En cause, la Constitution de 2017, rédigée sous la junte et jugée favorable aux intérêts de l’armée.

« La légitimité de la Cour constitutionnelle est débattue depuis sa création (en 1997, NDLR). Elle était déjà politisée quand Thaksin Shinawatra était premier ministre (2001-2006, NDLR). C’est attendu qu’elle tranche en faveur de Prayut Chan-O-Cha », a renchéri Napisa Waitoolkiat, analyste politique à l’université de Naresuan.

Élections en vue

Une lecture dans le sens des intérêts de Prayut de ce texte prend comme point de départ du calcul des huit ans 2017, soit l’entrée en vigueur de la Constitution.  

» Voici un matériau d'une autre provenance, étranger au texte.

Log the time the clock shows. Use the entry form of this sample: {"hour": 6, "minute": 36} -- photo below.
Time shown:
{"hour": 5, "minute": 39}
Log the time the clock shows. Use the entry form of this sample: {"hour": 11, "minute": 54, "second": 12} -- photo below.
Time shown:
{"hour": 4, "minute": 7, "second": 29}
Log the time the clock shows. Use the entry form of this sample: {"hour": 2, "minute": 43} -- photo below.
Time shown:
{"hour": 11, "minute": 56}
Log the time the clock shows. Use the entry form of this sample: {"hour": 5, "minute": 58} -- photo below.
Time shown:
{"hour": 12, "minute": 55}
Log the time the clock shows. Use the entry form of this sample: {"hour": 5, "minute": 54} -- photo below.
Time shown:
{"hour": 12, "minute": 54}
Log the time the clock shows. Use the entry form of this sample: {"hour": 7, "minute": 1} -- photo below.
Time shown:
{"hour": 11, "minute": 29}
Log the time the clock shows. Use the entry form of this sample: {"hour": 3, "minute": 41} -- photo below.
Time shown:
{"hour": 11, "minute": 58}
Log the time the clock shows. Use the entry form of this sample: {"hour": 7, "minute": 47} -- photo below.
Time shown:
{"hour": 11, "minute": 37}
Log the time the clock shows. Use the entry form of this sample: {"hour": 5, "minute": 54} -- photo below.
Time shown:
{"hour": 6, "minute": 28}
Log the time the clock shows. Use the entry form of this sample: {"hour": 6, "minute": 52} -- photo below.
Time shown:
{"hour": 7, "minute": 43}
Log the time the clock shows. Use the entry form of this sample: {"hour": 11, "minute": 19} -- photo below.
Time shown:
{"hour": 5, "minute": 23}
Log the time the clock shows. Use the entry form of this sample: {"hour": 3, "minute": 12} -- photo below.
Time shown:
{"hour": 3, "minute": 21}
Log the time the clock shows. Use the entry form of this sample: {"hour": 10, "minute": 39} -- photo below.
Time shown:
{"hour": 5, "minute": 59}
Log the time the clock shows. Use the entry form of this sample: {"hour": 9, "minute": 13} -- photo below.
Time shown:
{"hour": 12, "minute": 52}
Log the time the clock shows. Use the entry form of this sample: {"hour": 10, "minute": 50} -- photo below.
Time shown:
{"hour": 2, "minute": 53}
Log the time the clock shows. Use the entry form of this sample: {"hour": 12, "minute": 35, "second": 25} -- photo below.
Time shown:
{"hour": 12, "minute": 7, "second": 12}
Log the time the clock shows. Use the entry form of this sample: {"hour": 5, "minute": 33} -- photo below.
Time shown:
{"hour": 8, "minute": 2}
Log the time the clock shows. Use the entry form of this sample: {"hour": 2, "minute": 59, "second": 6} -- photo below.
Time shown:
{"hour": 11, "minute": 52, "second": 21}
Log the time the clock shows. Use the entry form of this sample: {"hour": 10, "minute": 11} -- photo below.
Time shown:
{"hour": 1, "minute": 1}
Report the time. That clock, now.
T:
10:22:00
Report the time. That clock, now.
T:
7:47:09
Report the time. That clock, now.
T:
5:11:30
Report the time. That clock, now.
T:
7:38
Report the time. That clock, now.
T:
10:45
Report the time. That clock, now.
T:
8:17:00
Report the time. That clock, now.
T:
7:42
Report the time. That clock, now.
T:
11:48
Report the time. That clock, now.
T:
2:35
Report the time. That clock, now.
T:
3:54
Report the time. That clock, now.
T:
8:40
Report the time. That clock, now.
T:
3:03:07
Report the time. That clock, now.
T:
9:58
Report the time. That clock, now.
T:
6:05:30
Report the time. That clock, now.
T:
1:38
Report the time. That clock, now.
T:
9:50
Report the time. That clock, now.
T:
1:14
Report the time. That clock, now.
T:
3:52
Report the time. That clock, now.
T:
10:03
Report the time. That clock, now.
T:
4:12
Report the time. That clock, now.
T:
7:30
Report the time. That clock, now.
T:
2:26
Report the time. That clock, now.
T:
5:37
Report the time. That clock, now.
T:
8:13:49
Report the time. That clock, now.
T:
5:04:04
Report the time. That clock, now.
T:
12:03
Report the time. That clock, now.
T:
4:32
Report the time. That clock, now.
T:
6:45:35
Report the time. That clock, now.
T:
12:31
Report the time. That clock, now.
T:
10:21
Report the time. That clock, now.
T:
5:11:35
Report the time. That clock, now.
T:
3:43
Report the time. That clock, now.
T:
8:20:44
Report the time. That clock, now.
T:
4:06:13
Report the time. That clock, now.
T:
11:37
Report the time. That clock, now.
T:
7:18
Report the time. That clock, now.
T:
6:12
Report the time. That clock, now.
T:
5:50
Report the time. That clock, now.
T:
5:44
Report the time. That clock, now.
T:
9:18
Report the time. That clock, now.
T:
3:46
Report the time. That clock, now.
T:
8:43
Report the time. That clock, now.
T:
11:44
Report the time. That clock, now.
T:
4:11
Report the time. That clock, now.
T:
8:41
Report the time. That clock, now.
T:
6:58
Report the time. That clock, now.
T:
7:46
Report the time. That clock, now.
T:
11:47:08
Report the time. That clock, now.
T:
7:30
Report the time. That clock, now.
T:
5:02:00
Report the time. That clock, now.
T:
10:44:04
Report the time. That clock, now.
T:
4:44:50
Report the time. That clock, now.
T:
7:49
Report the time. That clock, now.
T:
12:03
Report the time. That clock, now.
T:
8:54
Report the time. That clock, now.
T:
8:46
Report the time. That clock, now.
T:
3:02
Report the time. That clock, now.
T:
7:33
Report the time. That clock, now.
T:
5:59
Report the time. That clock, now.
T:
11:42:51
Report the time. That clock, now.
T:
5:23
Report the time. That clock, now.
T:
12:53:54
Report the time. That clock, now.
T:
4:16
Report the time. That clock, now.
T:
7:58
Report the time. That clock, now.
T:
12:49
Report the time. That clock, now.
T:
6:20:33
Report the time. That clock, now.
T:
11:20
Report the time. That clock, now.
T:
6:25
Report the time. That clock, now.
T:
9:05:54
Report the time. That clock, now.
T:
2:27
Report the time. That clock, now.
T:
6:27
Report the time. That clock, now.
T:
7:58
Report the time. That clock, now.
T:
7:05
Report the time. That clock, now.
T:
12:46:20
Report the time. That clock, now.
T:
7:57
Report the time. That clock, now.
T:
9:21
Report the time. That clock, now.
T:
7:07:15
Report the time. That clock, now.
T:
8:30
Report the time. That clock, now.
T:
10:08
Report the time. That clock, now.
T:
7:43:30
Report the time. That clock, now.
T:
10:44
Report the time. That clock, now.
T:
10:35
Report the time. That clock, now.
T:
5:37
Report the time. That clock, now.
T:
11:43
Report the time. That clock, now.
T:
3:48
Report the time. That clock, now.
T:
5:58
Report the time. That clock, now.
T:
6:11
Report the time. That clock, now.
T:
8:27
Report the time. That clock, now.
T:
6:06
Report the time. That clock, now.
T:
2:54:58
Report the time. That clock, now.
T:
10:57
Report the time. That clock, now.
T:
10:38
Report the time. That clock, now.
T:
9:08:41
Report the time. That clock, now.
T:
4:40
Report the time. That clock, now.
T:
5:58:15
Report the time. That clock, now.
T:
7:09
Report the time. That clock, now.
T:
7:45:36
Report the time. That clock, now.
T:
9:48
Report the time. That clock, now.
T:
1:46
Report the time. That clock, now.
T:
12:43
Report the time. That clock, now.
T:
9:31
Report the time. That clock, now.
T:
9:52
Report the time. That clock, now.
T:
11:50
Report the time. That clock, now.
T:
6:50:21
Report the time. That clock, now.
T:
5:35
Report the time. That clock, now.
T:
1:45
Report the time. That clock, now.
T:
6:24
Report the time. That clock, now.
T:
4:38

Une autre prend même comme point de départ 2019, l’année des élections législatives qui ont légitimé son pouvoir.

Depuis mardi, des conteneurs déposés par les autorités barrent la route qui mène à la maison du gouvernement à Bangkok, où plus de cent personnes ont réclamé le départ du premier ministre.

La suspension pourrait rebattre les cartes en vue des législatives de 2023.

Ancien général comme Prayut Chan-O-Cha dont il est très proche, Prawit Wongsuwan est également le chef du Palang Pracharat, le principal parti au pouvoir.

Il a été rattrapé en 2018 par un scandale qui a mis au jour plus d’un million d’euros de montres de luxe non déclarées dans son patrimoine. Il a été plus tard disculpé des soupçons de corruption.

Les États-Unis, alliés historiques de la Thaïlande, ont déclaré qu’ils prévoyaient de maintenir leur engagement envers le royaume, où le secrétaire d’État Antony Blinken s’est rendu le mois dernier.

Washington « respecte le processus et les institutions démocratiques de la Thaïlande », a déclaré à la presse le porte-parole du département d’État, Vedant Patel.